Pangaea was the name Alfred Wegener gave to the supercontinent that existed on Earth 250 million years ago. Over the course of many millions of years, this supercontinent broke into different pieces, which became the landmasses we see on the globe today. Extensional forces on the tectonic plates causes continents to break apart — as Pangaea once did — creating new ocean basins. Large parts of these extended continents are not visible because they lie under water and are named rifted margins.
Continental margins harbor vast accumulations of globally distributed sedimentary, igneous and ultramafic rocks, adjacent to large coastal populations due to their geographic location. Until a few decades ago, such continental margins were divided into magma-rich and magma-poor. This classification followed the formation history of new ocean floor — but does not seem to encompass the full range of ways rift margins form. “These rifted margins are located on the coasts on both sides of the oceans and contain huge sediment accumulations, hydrocarbon reserves, and are a potential location of new resources needed for the new carbon-neutral economy,” explains Marta Pérez-Gussinyé.

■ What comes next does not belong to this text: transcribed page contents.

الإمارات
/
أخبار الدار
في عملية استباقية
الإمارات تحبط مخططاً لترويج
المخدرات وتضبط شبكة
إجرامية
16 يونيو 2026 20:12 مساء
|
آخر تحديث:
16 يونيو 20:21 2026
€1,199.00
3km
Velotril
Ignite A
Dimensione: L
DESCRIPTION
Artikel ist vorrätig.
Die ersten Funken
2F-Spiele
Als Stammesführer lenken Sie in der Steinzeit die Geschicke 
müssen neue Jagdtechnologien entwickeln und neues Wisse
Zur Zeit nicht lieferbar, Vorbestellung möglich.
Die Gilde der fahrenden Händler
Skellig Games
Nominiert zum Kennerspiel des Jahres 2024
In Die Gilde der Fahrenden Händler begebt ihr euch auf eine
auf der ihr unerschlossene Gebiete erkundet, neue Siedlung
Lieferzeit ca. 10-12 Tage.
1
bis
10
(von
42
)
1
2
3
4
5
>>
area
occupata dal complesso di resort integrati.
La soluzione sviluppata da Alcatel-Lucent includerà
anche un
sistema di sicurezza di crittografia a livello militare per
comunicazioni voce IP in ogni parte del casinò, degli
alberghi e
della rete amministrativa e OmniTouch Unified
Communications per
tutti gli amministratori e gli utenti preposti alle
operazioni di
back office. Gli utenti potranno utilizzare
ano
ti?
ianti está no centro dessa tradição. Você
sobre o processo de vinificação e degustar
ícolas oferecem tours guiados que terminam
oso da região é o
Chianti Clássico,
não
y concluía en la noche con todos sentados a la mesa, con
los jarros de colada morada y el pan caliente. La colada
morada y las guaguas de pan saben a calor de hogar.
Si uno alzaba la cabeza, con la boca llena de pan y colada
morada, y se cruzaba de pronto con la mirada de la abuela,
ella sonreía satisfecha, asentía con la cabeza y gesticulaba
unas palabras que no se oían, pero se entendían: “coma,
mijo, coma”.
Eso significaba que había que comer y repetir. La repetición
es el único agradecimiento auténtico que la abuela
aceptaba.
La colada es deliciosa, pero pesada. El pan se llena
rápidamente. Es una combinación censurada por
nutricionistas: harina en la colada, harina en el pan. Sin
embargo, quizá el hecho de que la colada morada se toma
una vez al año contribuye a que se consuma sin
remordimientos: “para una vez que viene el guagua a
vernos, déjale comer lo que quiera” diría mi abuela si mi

The team of authors proves that other types have been identified in the meantime, which, according to Marta Pérez-Gussinyé and her colleagues, leads to a great variety of so-called continental margin architectures. They are based on different processes of magmatic, tectonic, sedimentary or hydrothermal nature. “The origin of rift margins is multifaceted, meaning that they have been formed in different ways. Unlike previous approaches, this overview gives us the opportunity to analyze rifted margins holistically,” explains first author Pérez-Gussinyé.
Her research group has pioneered the development of numerical tools to study rifted margins. These tools allow to combine data and models to understand the processes that shape margins. The authors have compiled the latest observations and theoretical results that should lead to a process-based understanding of margin formation. “This will be key to making accurate predictions in the future for the new storage and energy requirements needed to transition to a carbon-neutral economy,” Pérez-Gussinyé emphasizes.

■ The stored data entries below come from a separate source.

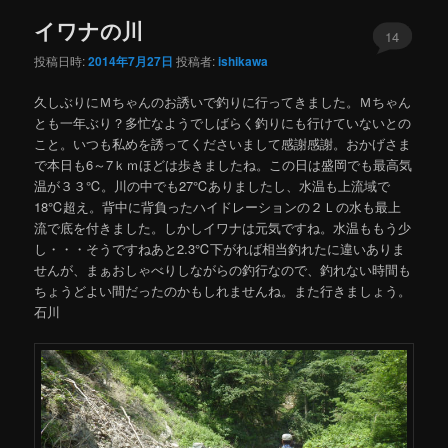
ー
イワナの川
コ
ン
14
投稿日時:
2014年7月27日
投稿者:
ishikawa
ン
テ
久しぶりにＭちゃんのお誘いで釣りに行ってきました。Ｍちゃん
テ
ン
とも一年ぶり？多忙なようでしばらく釣りにも行けていないとの
こと。いつも私めを誘ってくださいまして感謝感謝。おかげさま
ン
ツ
で本日も6～7ｋｍほどは歩きましたね。この日は盛岡でも最高気
温が３３℃。川の中でも27℃ありましたし、水温も上流域で
ツ
へ
18℃超え。背中に背負ったハイドレーションの２Ｌの水も最上
流で底を付きました。しかしイワナは元気ですね。水温ももう少
へ
移
し・・・そうですねあと2.3℃下がれば相当釣れたに違いありま
せんが、まぁおしゃべりしながらの釣行なので、釣れない時間も
移
動
ちょうどよい間だったのかもしれませんね。また行きましょう。
石川
動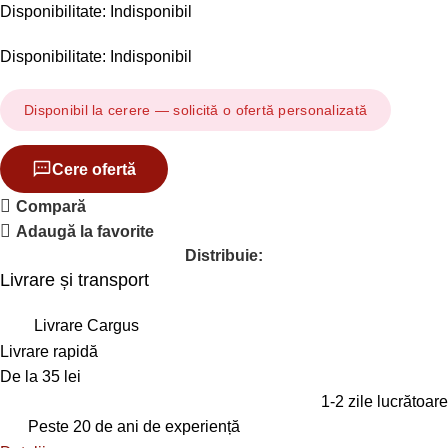
Disponibilitate: Indisponibil
Disponibilitate: Indisponibil
Disponibil la cerere — solicită o ofertă personalizată
Cere ofertă
Compară
Adaugă la favorite
Distribuie:
Livrare și transport
Livrare Cargus
Livrare rapidă
De la 35 lei
1-2 zile lucrătoare
Peste 20 de ani de experiență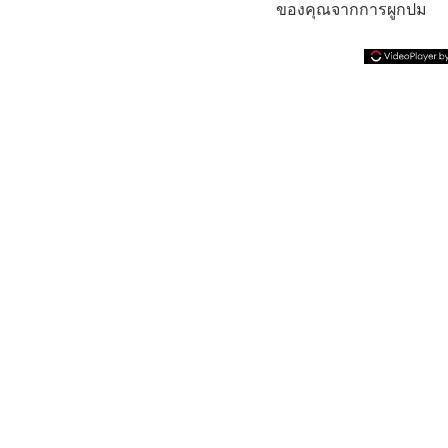
ของคุณจากการผูกปม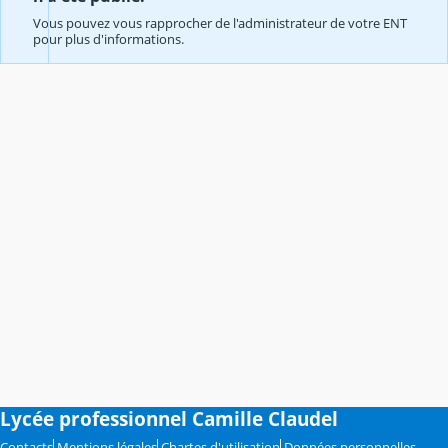
Vous pouvez vous rapprocher de l'administrateur de votre ENT
pour plus d'informations.
Lycée professionnel Camille Claudel
Contacts
Mentions légales
Chartes d'utilisation
Données personnelles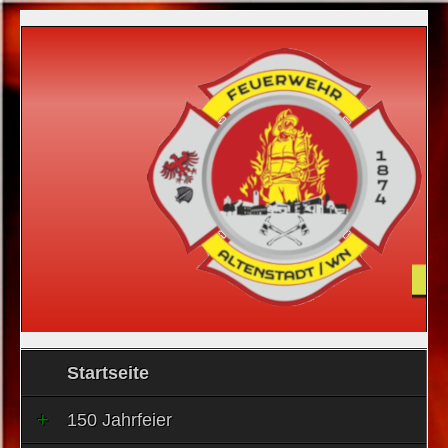
Startseite
150 Jahrfeier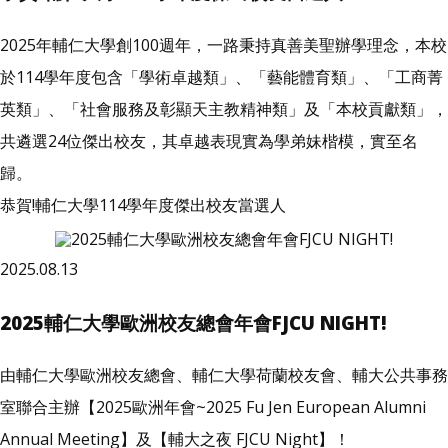
2025年輔仁大學創100週年，一路秉持真善美聖辦學理念，本校
於114學年度包含「學術卓越類」、「藝能體育類」、「工商菁
英類」、「社會服務及彰顯天主教精神類」及「本校貢獻類」，
共遴選24位傑出校友，其卓越表現實為學弟妹楷模，實至名
歸。
恭賀!輔仁大學114學年度傑出校友當選人
2025.08.13
2025輔仁大學歐洲校友總會年會FJCU NIGHT!
由輔仁大學歐洲校友總會、輔仁大學荷蘭校友會、輔大公共事務
室聯合主辦【2025歐洲年會~2025 Fu Jen European Alumni
Annual Meeting】及【輔大之夜 FJCU Night】！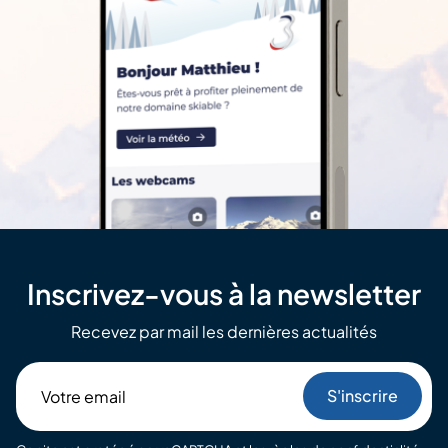
Inscrivez-vous à la newsletter
Recevez par mail les dernières actualités
Votre
email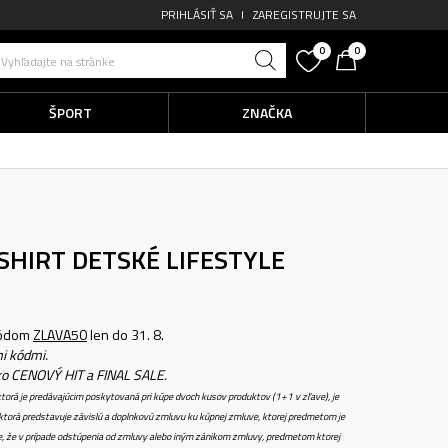
PRIHLÁSIŤ SA
ZAREGISTRUJTE SA
0
0
Vyhľadajte na stránke
ŠPORT
ZNAČKA
 SHIRT
DETSKÉ LIFESTYLE
kódom
ZLAVA50
len do 31. 8.
i kódmi.
ko CENOVÝ HIT a FINAL SALE.
torá je predávajúcim poskytovaná pri kúpe dvoch kusov produktov (1+1 v zľave), je
torá predstavuje závislú a doplnkovú zmluvu ku kúpnej zmluve, ktorej predmetom je
e, že v prípade odstúpenia od zmluvy alebo iným zánikom zmluvy, predmetom ktorej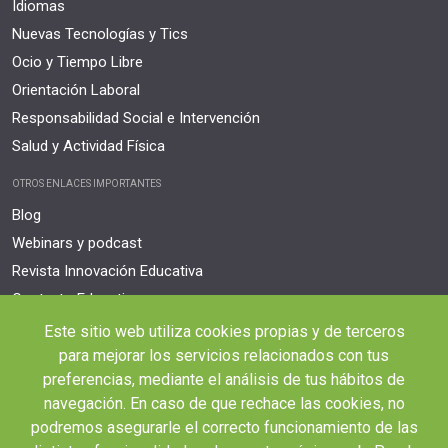
Idiomas
Nuevas Tecnologías y Tics
Ocio y Tiempo Libre
Orientación Laboral
Responsabilidad Social e Intervención
Salud y Actividad Física
OTROS ENLACES IMPORTANTES
Blog
Webinars y podcast
Revista Innovación Educativa
Contexto Educativo
Este sitio web utiliza cookies propias y de terceros
Desistir contrato aquí
para mejorar los servicios relacionados con tus
Tienes 14 días desde tu matriculación para cancelar sin coste y recibir el
reembolso completo.
preferencias, mediante el análisis de tus hábitos de
navegación. En caso de que rechace las cookies, no
podremos asegurarle el correcto funcionamiento de las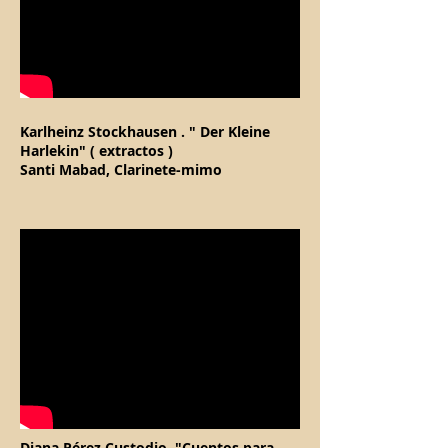
Karlheinz Stockhausen . " Der Kleine
Harlekin" ( extractos )
Santi Mabad, Clarinete-mimo
Diana Pérez Custodio. "Cuentos para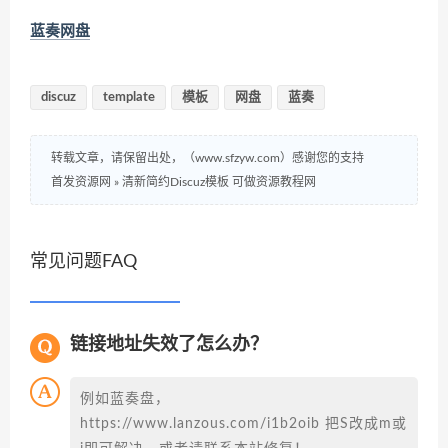
蓝奏网盘
discuz
template
模板
网盘
蓝奏
转载文章，请保留出处，（www.sfzyw.com）感谢您的支持
首发资源网
»
清新简约Discuz模板 可做资源教程网
常见问题FAQ
链接地址失效了怎么办？
例如蓝奏盘，
https://www.lanzous.com/i1b2oib 把S改成m或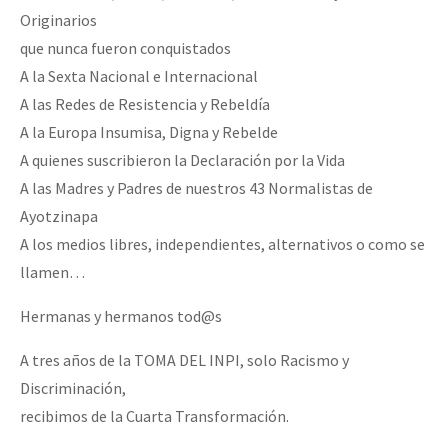
Originarios
Fotorreportaje
que nunca fueron conquistados
Video
A la Sexta Nacional e Internacional
Otras secciones
A las Redes de Resistencia y Rebeldía
A la Europa Insumisa, Digna y Rebelde
Semillero Guerra contra la Humanidad. (Las poblaciones y
A quienes suscribieron la Declaración por la Vida
la naturaleza bajo asedio)
A las Madres y Padres de nuestros 43 Normalistas de
Libros para descargar
Ayotzinapa
A los medios libres, independientes, alternativos o como se
Medios Libres
llamen…
COVID-19
Hermanas y hermanos tod@s
Eventos
A tres años de la TOMA DEL INPI, solo Racismo y
Contacto
Discriminación,
recibimos de la Cuarta Transformación.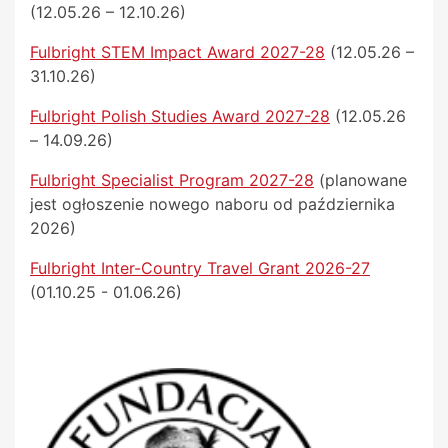
(12.05.26 – 12.10.26)
Fulbright STEM Impact Award 2027-28
(12.05.26 –
31.10.26)
Fulbright Polish Studies Award 2027-28
(12.05.26
– 14.09.26)
Fulbright Specialist Program 2027-28
(planowane
jest ogłoszenie nowego naboru od października
2026)
Fulbright Inter-Country Travel Grant 2026-27
(01.10.25 - 01.06.26)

Together with her co-authors, she concludes that rifted margins could play a central role in the transition to a green economy in the future: as potential carbon dioxide storage sites, as mineral deposits, or even as sources of geothermal energy and natural hydrogen. But before that, additional geophysical and geological data would need to be integrated into further research. “The paper shows how a combination of observation and numerical simulation of the processes that occur during continental rifting will help unlock this potential in the future.”
Some of the numerical models presented in the article are being developed and improved as part of the Cluster of Excellence “Ocean Floor” based at MARUM. They will help to better understand the formation of continental margins and oceanic crust and their role in the global carbon cycle.